Former CIA Executive Director Buzzy Krongard told BBC on Monday that the CIA did engage in torture:
[BBC] asked Buzzy Krongard, the CIA’s former executive director, if he thought waterboarding and painful stress positions were torture:
“Well, let’s put it this way, it is meant to make him as uncomfortable as possible. So I assume for, without getting into semantics, that’s torture. I’m comfortable with saying that,” he explained.
Krongard isn’t the first high-level official to admit that what the CIA did was torture.
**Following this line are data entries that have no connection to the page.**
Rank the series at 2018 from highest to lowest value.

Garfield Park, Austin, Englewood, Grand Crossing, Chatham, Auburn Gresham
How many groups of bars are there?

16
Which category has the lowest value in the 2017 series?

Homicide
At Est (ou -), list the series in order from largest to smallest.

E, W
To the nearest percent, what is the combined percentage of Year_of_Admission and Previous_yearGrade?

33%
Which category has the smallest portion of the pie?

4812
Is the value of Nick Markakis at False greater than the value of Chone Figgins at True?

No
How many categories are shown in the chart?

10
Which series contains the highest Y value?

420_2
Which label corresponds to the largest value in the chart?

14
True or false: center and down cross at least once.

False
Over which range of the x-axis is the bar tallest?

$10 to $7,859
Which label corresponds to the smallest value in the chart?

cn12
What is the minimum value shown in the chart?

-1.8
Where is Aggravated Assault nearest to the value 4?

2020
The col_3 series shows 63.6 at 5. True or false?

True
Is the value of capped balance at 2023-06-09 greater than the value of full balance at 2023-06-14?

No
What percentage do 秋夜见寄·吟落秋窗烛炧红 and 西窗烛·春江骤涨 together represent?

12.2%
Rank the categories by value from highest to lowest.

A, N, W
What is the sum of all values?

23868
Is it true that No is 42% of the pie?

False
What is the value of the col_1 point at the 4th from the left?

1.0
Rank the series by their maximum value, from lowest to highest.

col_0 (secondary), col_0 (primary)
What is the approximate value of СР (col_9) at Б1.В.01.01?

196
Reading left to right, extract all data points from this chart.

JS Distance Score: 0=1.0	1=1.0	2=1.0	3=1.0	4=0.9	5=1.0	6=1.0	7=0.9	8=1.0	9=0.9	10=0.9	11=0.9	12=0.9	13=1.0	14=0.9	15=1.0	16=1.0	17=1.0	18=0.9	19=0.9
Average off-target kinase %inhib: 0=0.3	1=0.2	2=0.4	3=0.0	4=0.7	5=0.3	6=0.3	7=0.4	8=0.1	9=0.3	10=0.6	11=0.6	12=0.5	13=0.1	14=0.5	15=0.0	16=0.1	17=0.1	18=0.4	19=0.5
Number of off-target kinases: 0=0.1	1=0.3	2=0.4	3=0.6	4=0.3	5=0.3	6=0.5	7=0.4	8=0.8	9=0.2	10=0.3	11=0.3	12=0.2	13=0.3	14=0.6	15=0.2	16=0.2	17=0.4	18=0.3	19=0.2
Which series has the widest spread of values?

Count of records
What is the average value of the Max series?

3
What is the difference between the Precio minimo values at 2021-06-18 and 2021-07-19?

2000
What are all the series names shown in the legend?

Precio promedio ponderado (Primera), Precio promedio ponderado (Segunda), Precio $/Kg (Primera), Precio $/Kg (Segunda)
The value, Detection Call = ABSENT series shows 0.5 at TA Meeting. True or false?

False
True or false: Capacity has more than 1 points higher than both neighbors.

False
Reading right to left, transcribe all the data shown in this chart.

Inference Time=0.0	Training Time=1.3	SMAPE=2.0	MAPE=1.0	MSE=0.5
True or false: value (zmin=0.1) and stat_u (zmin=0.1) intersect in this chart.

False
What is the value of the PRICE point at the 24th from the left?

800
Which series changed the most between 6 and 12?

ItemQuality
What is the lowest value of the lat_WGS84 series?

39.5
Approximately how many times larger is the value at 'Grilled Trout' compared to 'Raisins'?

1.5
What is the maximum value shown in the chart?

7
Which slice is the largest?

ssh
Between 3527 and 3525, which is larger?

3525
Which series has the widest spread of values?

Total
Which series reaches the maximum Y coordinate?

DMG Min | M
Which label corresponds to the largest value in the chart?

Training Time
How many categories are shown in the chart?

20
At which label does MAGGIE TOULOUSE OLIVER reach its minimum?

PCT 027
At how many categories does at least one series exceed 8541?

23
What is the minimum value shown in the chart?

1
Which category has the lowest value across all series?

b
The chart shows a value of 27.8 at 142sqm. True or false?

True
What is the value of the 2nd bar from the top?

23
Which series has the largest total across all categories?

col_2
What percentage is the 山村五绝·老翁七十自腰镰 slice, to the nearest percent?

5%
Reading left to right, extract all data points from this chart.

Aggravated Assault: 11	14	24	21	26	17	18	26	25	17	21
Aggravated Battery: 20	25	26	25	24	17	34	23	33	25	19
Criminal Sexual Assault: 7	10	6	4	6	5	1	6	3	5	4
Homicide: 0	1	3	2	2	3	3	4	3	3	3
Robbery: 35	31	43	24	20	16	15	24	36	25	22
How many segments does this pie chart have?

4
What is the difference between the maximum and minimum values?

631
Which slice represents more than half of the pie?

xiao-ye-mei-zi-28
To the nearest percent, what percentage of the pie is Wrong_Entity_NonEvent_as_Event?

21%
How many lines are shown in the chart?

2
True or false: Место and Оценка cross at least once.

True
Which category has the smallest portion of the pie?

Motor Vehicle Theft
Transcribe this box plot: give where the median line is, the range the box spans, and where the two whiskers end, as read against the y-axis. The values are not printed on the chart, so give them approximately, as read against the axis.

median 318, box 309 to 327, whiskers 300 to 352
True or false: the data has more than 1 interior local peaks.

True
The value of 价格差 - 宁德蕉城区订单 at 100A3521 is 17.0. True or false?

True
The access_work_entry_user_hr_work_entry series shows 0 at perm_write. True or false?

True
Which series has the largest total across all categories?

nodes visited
The following officials also admitted that the CIA tortured:
- Tom Ridge, head of the Department of Homeland Security
- Barry McCaffrey, 4-Star General, who was awarded three Purple Hearts, two Distinguished Service Crosses, and two Silver Stars
- Malcolm Nance, an advisor on terrorism to the US departments of Homeland Security, Special Operations and Intelligence
- Matthew Alexander, a former top Air Force interrogator who led the team that tracked down Abu Musab al-Zarqawi
- Ricardo Sanchez, Lieutenant General and the former top coalition commander in Iraq
Why does this matter?
Because top experts say that torture doesn’t work to provide evidence (even in a “ticking time bomb” scenario) … and that it severely harms America’s national security.